H Tags 101: Improve Readability and SEO with Basic HTML

By Raka October 13, 2023

Google may be the most powerful search engine in the world, and your readers may be the most intelligent in all the land. That doesn’t mean they don’t need the help navigating your content that only H tags can provide.

Tell me more

H tags are one of the less appreciated pieces of the HTML puzzle on an average website, but they’re both commonplace and critical as an organizing tool for pages. They tell both readers and search engines where to look within an article, and given the limited intelligence of search engines and the limited attention spans of most readers, that matters a great deal.

On this page alone, the sections are broken out by an H1 tag title and three H2 tags, which we’re using to give you an introduction to header tags. It’s some real Inception-type stuff, but it also allows us to cleanly organize a short definition, long definition, and the importance of the topic for marketers. (Speaking of definitions, have you seen our list of inbound marketing ones?) If you already know the definition and we didn’t use these tags, you might never get to the part of this post that interests you the most.

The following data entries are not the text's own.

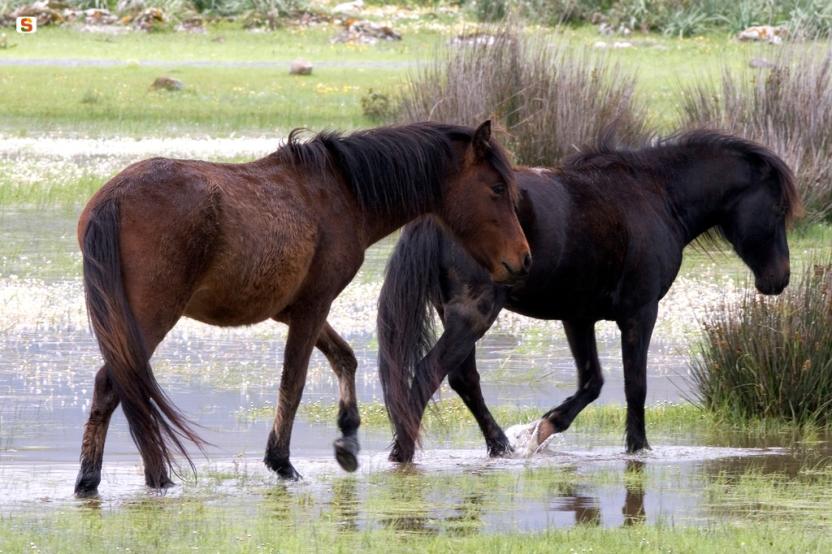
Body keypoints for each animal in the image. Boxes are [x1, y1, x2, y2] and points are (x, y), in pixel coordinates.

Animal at [76, 119, 532, 492]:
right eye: (497, 189)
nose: (523, 260)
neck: (342, 191)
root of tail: (113, 199)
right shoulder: (314, 305)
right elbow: (293, 383)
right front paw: (282, 462)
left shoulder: (296, 309)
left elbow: (344, 359)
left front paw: (346, 438)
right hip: (150, 319)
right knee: (117, 385)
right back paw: (144, 478)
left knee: (119, 389)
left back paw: (99, 480)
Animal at [380, 130, 804, 462]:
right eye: (778, 208)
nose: (779, 278)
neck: (656, 195)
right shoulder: (640, 313)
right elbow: (635, 386)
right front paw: (638, 449)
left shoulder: (578, 317)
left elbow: (593, 383)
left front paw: (545, 428)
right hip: (474, 314)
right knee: (427, 376)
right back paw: (404, 455)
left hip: (457, 315)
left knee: (463, 380)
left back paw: (500, 447)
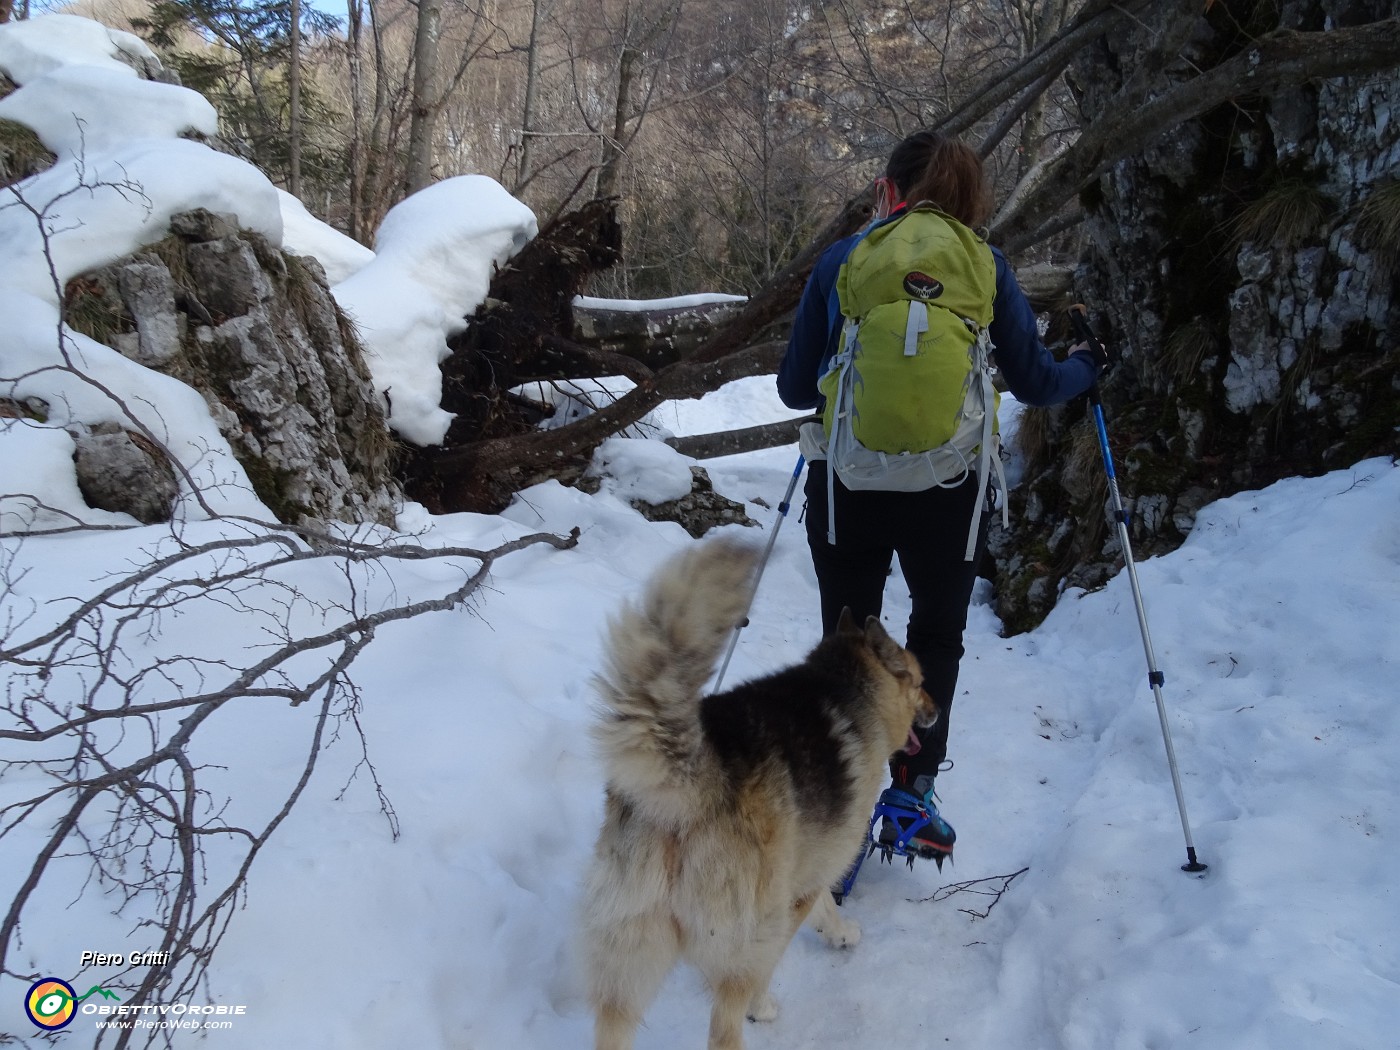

inbound marketing definitions

In your website’s code, an H tag will look like this: <h1>Marketing Jokes</h1>, and will be positioned above other content. That tells both the reader and Google (more on that later) that the following blog post is going to feature knee-slappingly funny marketing jokes like this one:

Q: Why did the piece of content not respond to antibiotics?

A: Because it was viral!

I’m so sorry.

Why H tags are important to marketers

Besides GIFs and images, H tags are simply one of the best ways to break up content on a page and avoid the dreaded wall of text. By organizing your content around logical breakpoints and using H2, H3, or even H4 tags to indicate hierarchy, you form a logical progression through a page’s content, and you can break a broad topic down into digestible subtopics. From a user experience perspective, it makes everything tidier and easier to read, which both readers and Google appreciate.

In a more subtle way, these tags have genuine SEO benefits. When Google’s little digital spiders crawl all over you—apologies, arachnophobes—looking to learn what a piece of content is about, H tags give them important key terms to consider for the rest of the page. This is why your header tags should logically relate to the page they’re on and the sections that follow them; Google is keen on checking headers for keyword and topical relevancy and seeing whether they match page content in that regard.

As a marketer, your job is to attract and keep attention. If you’re still rolling out 600-word blog posts that don’t feature anything to break up the text, you’re doing yourself a disservice.

So the message is, don’t forget your H tags!

If you skimmed this post…

We wouldn’t want you to think an H tag is a medical term, so we’ll give you the quick and dirty version. Also known as header tags, H tags are HTML elements used to help organize a page and determine what readers and search engines should care about. Tags are organized from H1 to H6, in descending order of importance, and have genuine (if small) SEO relevance.